About this task
Gather all lines in the records below that include the word "object".

Given records
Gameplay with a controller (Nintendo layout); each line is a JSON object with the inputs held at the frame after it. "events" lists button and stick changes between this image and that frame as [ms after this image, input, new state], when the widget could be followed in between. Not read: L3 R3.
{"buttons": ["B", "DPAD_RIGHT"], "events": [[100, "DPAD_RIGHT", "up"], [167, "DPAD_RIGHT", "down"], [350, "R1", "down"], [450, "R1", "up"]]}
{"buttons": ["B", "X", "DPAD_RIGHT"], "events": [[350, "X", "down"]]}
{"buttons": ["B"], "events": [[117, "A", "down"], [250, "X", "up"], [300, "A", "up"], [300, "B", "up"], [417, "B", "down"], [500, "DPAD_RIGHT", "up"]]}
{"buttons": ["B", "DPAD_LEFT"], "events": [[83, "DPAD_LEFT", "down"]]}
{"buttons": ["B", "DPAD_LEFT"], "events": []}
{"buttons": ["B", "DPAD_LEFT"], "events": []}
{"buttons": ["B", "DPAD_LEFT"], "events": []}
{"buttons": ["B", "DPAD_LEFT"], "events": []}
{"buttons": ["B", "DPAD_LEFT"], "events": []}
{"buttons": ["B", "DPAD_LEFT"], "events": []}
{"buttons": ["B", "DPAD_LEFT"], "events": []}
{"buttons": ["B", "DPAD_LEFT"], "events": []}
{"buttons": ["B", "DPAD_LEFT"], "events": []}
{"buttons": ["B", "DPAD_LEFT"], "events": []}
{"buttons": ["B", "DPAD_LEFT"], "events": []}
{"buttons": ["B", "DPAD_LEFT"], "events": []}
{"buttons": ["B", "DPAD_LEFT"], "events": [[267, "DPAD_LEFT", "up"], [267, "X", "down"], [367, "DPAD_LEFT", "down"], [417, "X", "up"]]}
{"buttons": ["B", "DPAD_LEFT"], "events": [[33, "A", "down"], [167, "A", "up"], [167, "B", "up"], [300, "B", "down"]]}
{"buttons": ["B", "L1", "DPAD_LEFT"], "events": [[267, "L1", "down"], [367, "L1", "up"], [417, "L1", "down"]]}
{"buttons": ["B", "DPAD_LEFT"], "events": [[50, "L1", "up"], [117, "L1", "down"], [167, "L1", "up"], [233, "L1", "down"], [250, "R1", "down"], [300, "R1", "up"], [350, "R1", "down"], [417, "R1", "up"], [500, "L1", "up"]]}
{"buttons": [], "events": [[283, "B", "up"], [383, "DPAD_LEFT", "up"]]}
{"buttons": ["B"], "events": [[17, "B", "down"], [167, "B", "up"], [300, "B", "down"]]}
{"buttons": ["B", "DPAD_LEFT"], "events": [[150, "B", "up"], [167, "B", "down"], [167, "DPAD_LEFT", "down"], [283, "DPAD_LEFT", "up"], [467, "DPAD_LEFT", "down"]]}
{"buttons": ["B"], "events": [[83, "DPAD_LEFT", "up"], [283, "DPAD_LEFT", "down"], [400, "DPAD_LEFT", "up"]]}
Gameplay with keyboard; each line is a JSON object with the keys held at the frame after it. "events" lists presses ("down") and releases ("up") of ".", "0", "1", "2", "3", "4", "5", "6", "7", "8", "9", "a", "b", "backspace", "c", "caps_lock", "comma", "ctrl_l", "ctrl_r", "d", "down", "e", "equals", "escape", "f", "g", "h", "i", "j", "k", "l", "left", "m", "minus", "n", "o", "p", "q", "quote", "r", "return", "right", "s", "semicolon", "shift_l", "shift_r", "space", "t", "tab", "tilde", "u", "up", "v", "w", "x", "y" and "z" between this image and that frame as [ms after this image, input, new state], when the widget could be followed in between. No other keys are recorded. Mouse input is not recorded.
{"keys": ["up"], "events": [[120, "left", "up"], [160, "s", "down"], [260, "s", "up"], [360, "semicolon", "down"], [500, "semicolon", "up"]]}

Answer area
Gameplay with a controller (Nintendo layout); each line is a JSON object with the inputs held at the frame after it. "events" lists button and stick changes between this image and that frame as [ms after this image, input, new state], when the widget could be followed in between. Not read: L3 R3.
Gameplay with keyboard; each line is a JSON object with the keys held at the frame after it. "events" lists presses ("down") and releases ("up") of ".", "0", "1", "2", "3", "4", "5", "6", "7", "8", "9", "a", "b", "backspace", "c", "caps_lock", "comma", "ctrl_l", "ctrl_r", "d", "down", "e", "equals", "escape", "f", "g", "h", "i", "j", "k", "l", "left", "m", "minus", "n", "o", "p", "q", "quote", "r", "return", "right", "s", "semicolon", "shift_l", "shift_r", "space", "t", "tab", "tilde", "u", "up", "v", "w", "x", "y" and "z" between this image and that frame as [ms after this image, input, new state], when the widget could be followed in between. No other keys are recorded. Mouse input is not recorded.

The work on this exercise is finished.